Field had been a 20-year-old dropout when he started Figma, a former child actor who had spent three years at college before a $100,000 fellowship pulled him out. By Forbes’ estimate in August 2025, his net worth had reached $6.6 billion. He owned roughly 9% of the company he had spent thirteen years building.
Figma reported $1.056 billion in annual revenue in 2025. A company that had spent four years building in stealth before anyone used it had crossed a billion dollars in revenue within a few years of finding product-market fit.
What the Figma Story Is Really About
The Figma success story has a specific lesson that gets buried under the acquisition drama and the IPO numbers.
Dylan Field and Evan Wallace spent four years building something the industry said was impossible. They did not ship fast and iterate. They did not launch an MVP and see what happened. They spent four years getting the technical foundation right because they knew that if the rendering performance was bad, if the collaboration was laggy, if the browser-based experience felt like a compromise compared to desktop software, the whole premise was undermined. The industry would look at their half-baked version, confirm its assumption that design tools belonged on the desktop, and move on.

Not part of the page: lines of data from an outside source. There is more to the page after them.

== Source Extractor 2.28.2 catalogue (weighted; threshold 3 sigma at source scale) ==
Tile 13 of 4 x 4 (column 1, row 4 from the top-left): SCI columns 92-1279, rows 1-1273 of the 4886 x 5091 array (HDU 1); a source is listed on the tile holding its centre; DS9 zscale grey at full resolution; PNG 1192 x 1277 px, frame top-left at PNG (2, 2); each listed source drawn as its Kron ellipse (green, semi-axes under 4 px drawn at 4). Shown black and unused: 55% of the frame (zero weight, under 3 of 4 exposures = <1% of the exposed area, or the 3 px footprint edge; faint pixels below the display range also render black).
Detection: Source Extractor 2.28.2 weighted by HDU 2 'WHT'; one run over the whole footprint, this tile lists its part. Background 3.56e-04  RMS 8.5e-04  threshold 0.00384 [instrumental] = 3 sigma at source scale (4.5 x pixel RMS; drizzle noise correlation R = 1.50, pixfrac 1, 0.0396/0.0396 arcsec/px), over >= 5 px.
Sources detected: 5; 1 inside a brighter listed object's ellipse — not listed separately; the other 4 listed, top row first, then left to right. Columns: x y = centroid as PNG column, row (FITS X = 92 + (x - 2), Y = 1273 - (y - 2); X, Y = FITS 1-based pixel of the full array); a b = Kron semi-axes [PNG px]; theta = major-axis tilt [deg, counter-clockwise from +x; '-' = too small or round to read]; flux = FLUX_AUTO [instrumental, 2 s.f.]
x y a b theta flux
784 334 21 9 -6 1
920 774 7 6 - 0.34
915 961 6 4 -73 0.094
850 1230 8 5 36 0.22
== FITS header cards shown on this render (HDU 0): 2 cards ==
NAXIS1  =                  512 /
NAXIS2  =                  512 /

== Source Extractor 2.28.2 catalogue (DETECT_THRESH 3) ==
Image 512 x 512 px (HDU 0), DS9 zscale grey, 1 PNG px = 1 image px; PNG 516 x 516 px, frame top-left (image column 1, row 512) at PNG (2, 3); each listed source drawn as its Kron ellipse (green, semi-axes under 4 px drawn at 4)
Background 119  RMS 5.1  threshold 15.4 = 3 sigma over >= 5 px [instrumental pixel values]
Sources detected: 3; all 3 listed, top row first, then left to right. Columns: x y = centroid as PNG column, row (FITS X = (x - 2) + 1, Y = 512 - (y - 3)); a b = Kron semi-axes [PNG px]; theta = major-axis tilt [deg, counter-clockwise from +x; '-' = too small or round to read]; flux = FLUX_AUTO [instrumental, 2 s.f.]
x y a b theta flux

They waited until it was good enough that it wasn’t a compromise. Then they gave it away for free.
The link-based distribution model was not a growth hack. It was the entire thesis about what design should be. If design is a collaborative activity involving engineers, product managers, and stakeholders alongside designers, then the tool that enables it needs to work for all of them without any friction. A URL has zero friction. Anyone can click it. No installation, no account required, no compatibility check.

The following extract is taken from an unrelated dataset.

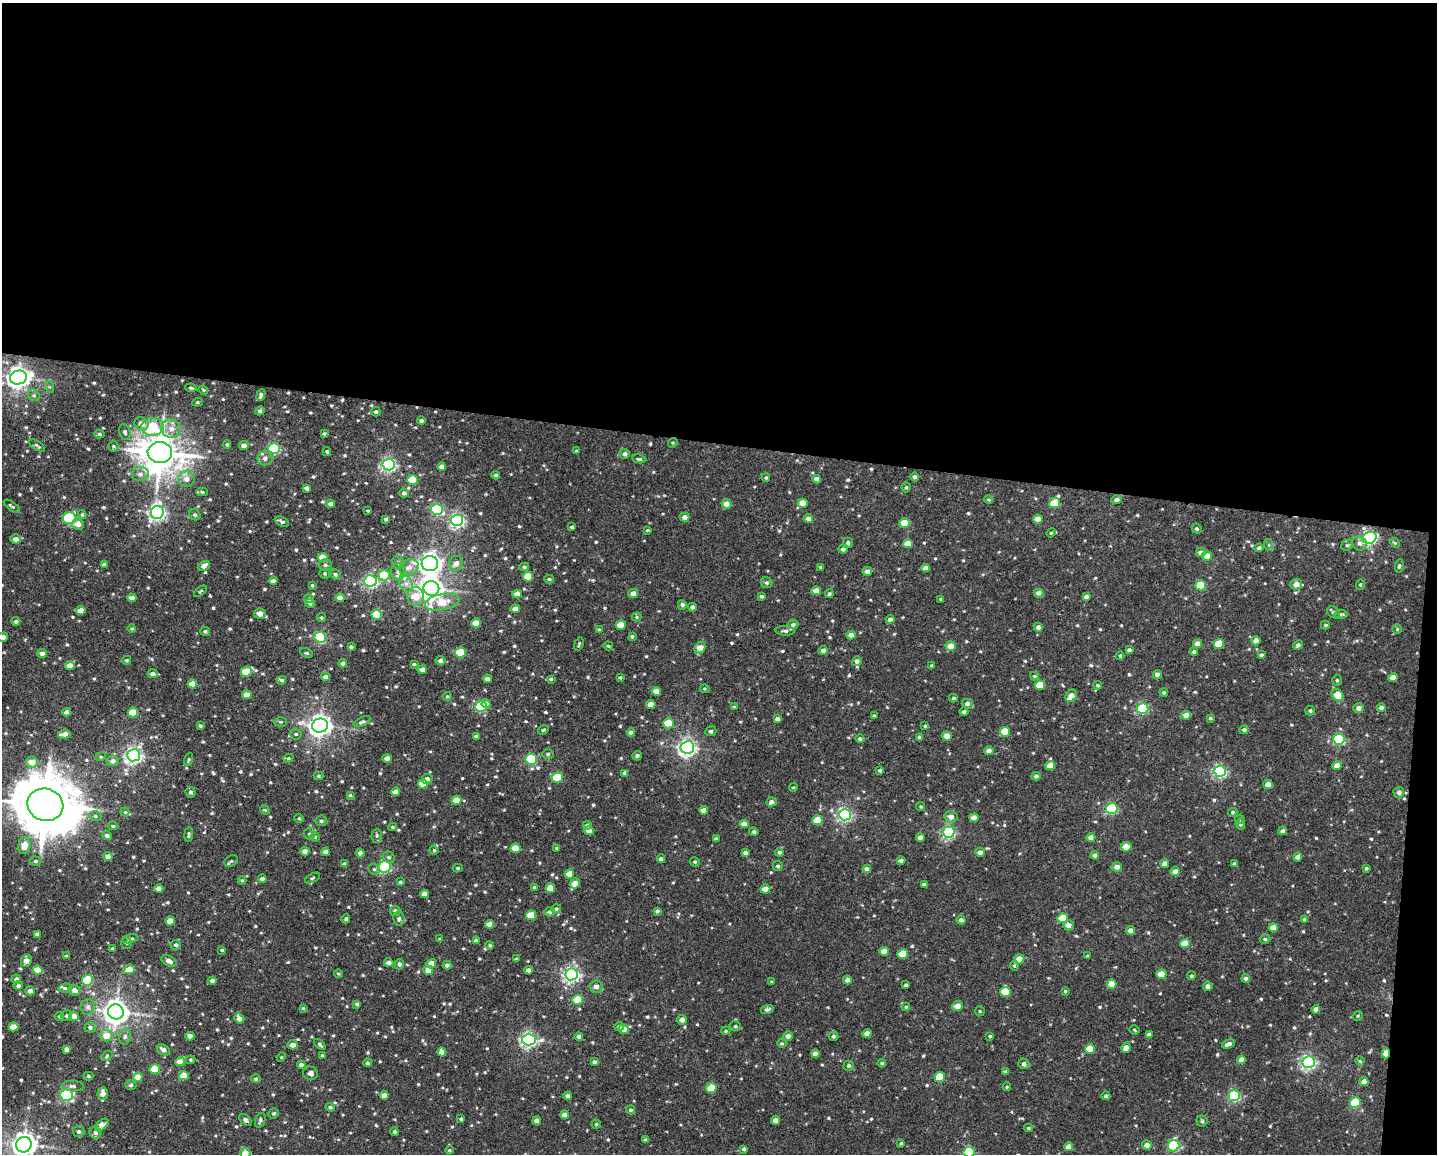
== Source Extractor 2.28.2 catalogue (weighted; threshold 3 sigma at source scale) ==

The Adobe story validated the thesis from the outside. When the largest company in creative software tried to buy Figma for $20 billion and regulators blocked it on the grounds that Figma was a genuine competitor rather than a complementary product, they were confirming what Figma’s user base had already established: this was not a niche design tool for a subset of the Adobe market. It was the design category itself.
Field’s first acting role came because he could sit quietly and read. The adult version of that skill was the ability to spend four years building in stealth when everyone around him was shipping, iterating, and pivoting. The patience turned out to be the product.